Dataset excerpts
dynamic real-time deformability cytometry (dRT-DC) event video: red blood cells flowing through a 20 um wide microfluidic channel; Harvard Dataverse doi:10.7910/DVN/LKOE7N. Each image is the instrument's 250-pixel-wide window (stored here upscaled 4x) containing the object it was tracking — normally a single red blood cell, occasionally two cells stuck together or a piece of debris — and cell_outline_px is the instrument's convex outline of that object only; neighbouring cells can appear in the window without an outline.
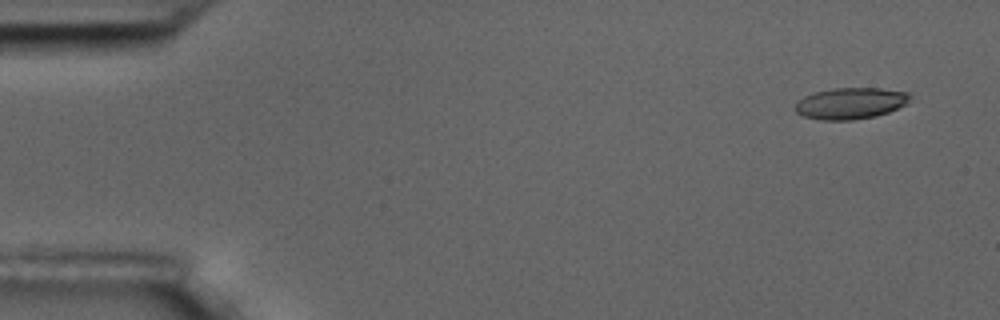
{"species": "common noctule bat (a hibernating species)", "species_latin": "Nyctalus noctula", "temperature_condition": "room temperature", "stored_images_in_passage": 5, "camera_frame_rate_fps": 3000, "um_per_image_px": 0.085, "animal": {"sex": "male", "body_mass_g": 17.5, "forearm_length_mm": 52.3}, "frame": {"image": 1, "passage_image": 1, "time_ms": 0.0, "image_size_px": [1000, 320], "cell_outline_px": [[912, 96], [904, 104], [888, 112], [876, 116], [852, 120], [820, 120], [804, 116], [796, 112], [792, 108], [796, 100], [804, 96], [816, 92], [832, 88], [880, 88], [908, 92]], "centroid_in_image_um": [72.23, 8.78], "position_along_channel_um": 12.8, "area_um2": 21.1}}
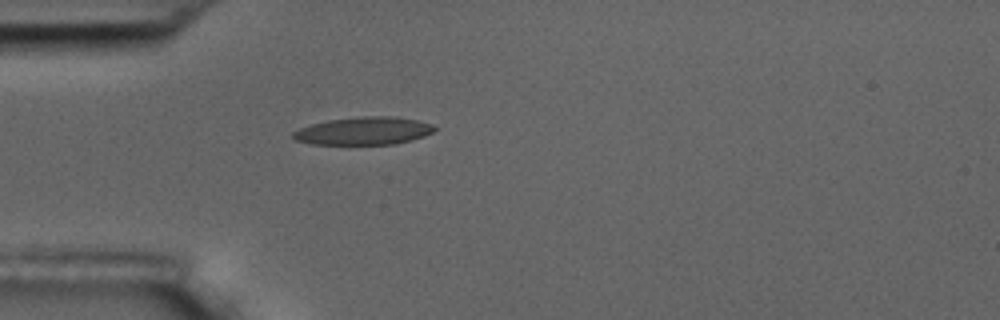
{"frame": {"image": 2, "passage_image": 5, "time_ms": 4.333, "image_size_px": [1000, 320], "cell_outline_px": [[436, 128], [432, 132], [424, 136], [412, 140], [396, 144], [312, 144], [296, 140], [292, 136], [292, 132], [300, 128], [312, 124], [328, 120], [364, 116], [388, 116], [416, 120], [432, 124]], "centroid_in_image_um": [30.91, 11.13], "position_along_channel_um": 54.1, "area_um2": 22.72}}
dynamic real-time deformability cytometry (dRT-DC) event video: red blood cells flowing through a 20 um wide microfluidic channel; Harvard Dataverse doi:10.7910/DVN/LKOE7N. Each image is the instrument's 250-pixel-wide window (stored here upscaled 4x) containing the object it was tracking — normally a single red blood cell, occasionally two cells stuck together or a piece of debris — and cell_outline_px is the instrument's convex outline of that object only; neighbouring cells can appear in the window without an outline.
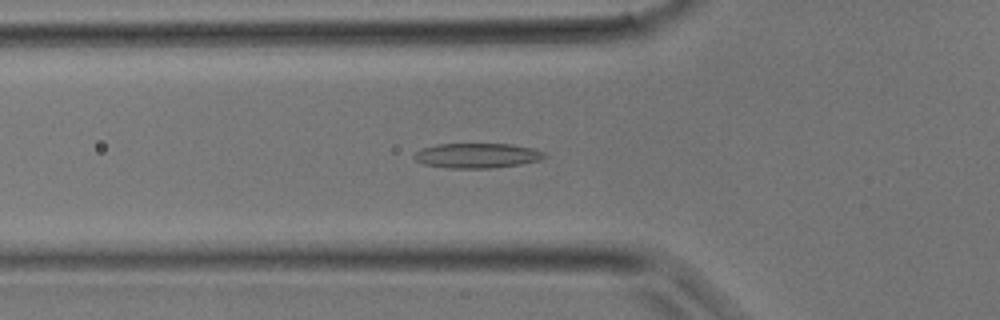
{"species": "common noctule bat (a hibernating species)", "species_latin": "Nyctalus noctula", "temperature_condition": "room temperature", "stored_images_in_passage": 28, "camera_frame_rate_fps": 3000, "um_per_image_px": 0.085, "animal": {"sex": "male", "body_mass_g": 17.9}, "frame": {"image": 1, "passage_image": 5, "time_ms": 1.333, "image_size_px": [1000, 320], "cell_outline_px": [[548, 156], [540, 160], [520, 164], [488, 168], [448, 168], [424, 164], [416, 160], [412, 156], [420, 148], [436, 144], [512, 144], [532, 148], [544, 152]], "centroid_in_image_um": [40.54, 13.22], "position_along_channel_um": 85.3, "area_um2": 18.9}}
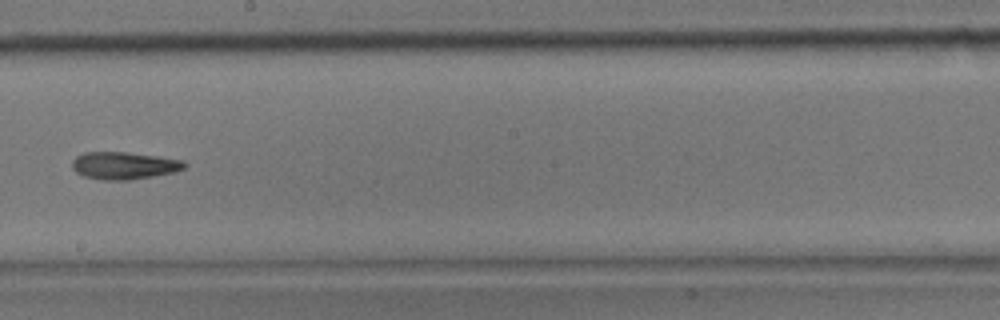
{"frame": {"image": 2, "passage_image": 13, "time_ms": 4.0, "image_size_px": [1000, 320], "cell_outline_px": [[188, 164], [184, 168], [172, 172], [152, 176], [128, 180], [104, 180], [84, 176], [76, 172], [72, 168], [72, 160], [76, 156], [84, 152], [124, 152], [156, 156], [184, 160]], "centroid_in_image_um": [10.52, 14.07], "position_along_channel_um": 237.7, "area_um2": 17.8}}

Short problem:
Reproduce the listing exactly. Leave its pictures out.

Written response:
dynamic real-time deformability cytometry (dRT-DC) event video: red blood cells flowing through a 20 um wide microfluidic channel; Harvard Dataverse doi:10.7910/DVN/LKOE7N. Each image is the instrument's 250-pixel-wide window (stored here upscaled 4x) containing the object it was tracking — normally a single red blood cell, occasionally two cells stuck together or a piece of debris — and cell_outline_px is the instrument's convex outline of that object only; neighbouring cells can appear in the window without an outline.
{"species": "common noctule bat (a hibernating species)", "species_latin": "Nyctalus noctula", "temperature_condition": "room temperature", "stored_images_in_passage": 5, "camera_frame_rate_fps": 3000, "um_per_image_px": 0.085, "animal": {"sex": "male", "body_mass_g": 17.5, "forearm_length_mm": 52.3}, "frame": {"image": 1, "passage_image": 1, "time_ms": 0.0, "image_size_px": [1000, 320], "cell_outline_px": [[912, 96], [904, 104], [888, 112], [876, 116], [852, 120], [820, 120], [804, 116], [796, 112], [792, 108], [796, 100], [804, 96], [816, 92], [832, 88], [880, 88], [908, 92]], "centroid_in_image_um": [72.23, 8.78], "position_along_channel_um": 12.8, "area_um2": 21.1}}
{"frame": {"image": 2, "passage_image": 5, "time_ms": 4.333, "image_size_px": [1000, 320], "cell_outline_px": [[436, 128], [432, 132], [424, 136], [412, 140], [396, 144], [312, 144], [296, 140], [292, 136], [292, 132], [300, 128], [312, 124], [328, 120], [364, 116], [388, 116], [416, 120], [432, 124]], "centroid_in_image_um": [30.91, 11.13], "position_along_channel_um": 54.1, "area_um2": 22.72}}
dynamic real-time deformability cytometry (dRT-DC) event video: red blood cells flowing through a 20 um wide microfluidic channel; Harvard Dataverse doi:10.7910/DVN/LKOE7N. Each image is the instrument's 250-pixel-wide window (stored here upscaled 4x) containing the object it was tracking — normally a single red blood cell, occasionally two cells stuck together or a piece of debris — and cell_outline_px is the instrument's convex outline of that object only; neighbouring cells can appear in the window without an outline.
{"species": "common noctule bat (a hibernating species)", "species_latin": "Nyctalus noctula", "temperature_condition": "room temperature", "stored_images_in_passage": 28, "camera_frame_rate_fps": 3000, "um_per_image_px": 0.085, "animal": {"sex": "male", "body_mass_g": 17.9}, "frame": {"image": 1, "passage_image": 5, "time_ms": 1.333, "image_size_px": [1000, 320], "cell_outline_px": [[548, 156], [540, 160], [520, 164], [488, 168], [448, 168], [424, 164], [416, 160], [412, 156], [420, 148], [436, 144], [512, 144], [532, 148], [544, 152]], "centroid_in_image_um": [40.54, 13.22], "position_along_channel_um": 85.3, "area_um2": 18.9}}
{"frame": {"image": 2, "passage_image": 13, "time_ms": 4.0, "image_size_px": [1000, 320], "cell_outline_px": [[188, 164], [184, 168], [172, 172], [152, 176], [128, 180], [104, 180], [84, 176], [76, 172], [72, 168], [72, 160], [76, 156], [84, 152], [124, 152], [156, 156], [184, 160]], "centroid_in_image_um": [10.52, 14.07], "position_along_channel_um": 237.7, "area_um2": 17.8}}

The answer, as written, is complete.